Issue: Stack runs service but some containers show as “new” but not running. And there isn’t a node set either. Check out the output of the docker stack ps command:
ID NAME IMAGE NODE DESIRED STATE CURRENT STATE ERROR PORTS
goo9f6e5evmt bdnet_bdnet-bls.1 evolvecomputing/evolve:binLogService-v1 Running New about an hour ago
There isn’t a node set.
OS Version: CentOS 7.8
Docker Version:
Client: Docker Engine - Community
Version: 19.03.13
API version: 1.40
Go version: go1.13.15
Git commit: 4484c46d9d
Built: Wed Sep 16 17:03:45 2020
OS/Arch: linux/amd64
Experimental: false
The output of the command is awful to read.

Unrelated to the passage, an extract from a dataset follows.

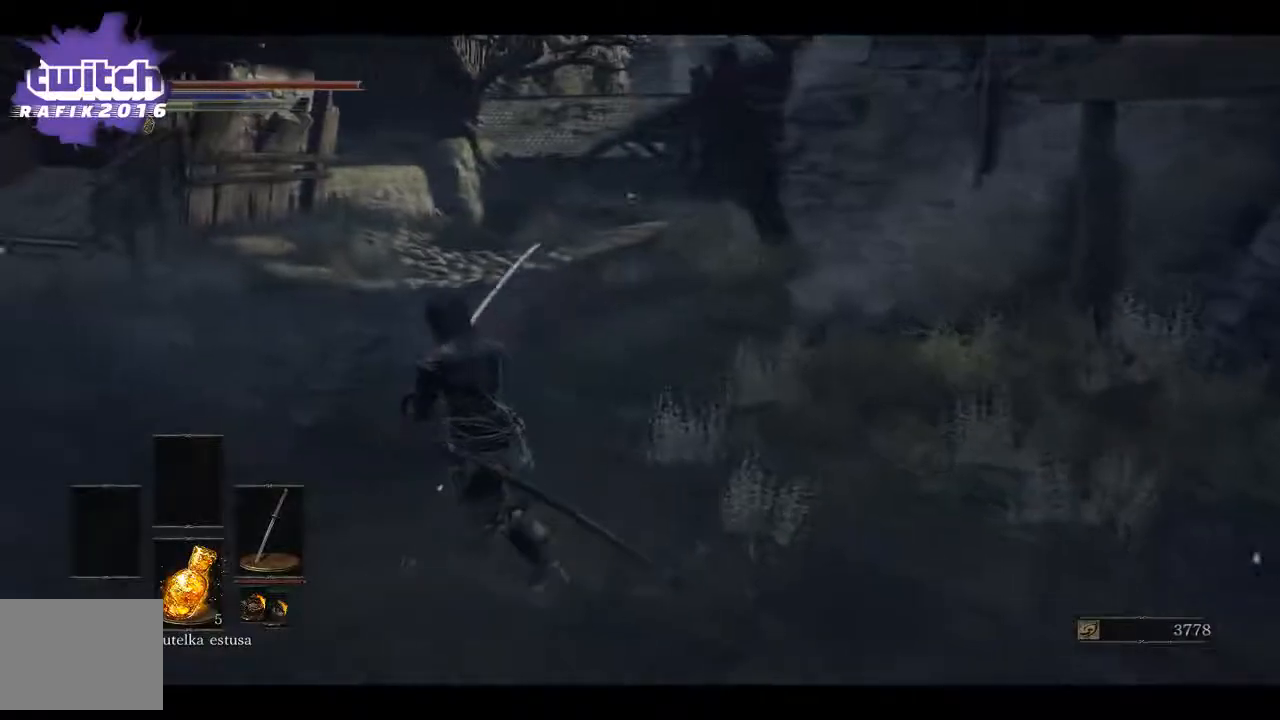
{"buttons": ["B"], "left_stick": "up", "right_stick": "center", "events": [[67, "right_stick", "center"], [133, "B", "down"], [333, "left_stick", "up"]]}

Can you repost it, but this time use docker stack ps ${your stack name} --format '{{json .}}' to get json output and post it instead?
Hmm, indeed the Node information is missing, but at the same time Error is empty. That’s odd.
Can you try docker stack ps nzb --format '{{json .}}' --no-trunc to get a more detailed output?
Looks like the scheduler did not even create a task. Though, in case of schedulung problems, I would except Error not beeing empty…
Hmm, according https://docs.docker.com/engine/swarm/how-swarm-mode-works/swarm-task-states/ your service is stuck in the inital state. I have never seen a deployment beeing stuck in that state without actualy providing ANY sort of details that would help with root cause analysis. You can check todays systemd logs for errors: `sudo journalctl -t dockerd -t docker -S “$(date +%F)” and see if something suspicous pops up.
Do you use any additional docker volume or network plugins or a non standard runc implementation (e.g. the one from nvidia)?
I pretty much use the basic swarm setup. Nothing special at all. No special network plugins or anything.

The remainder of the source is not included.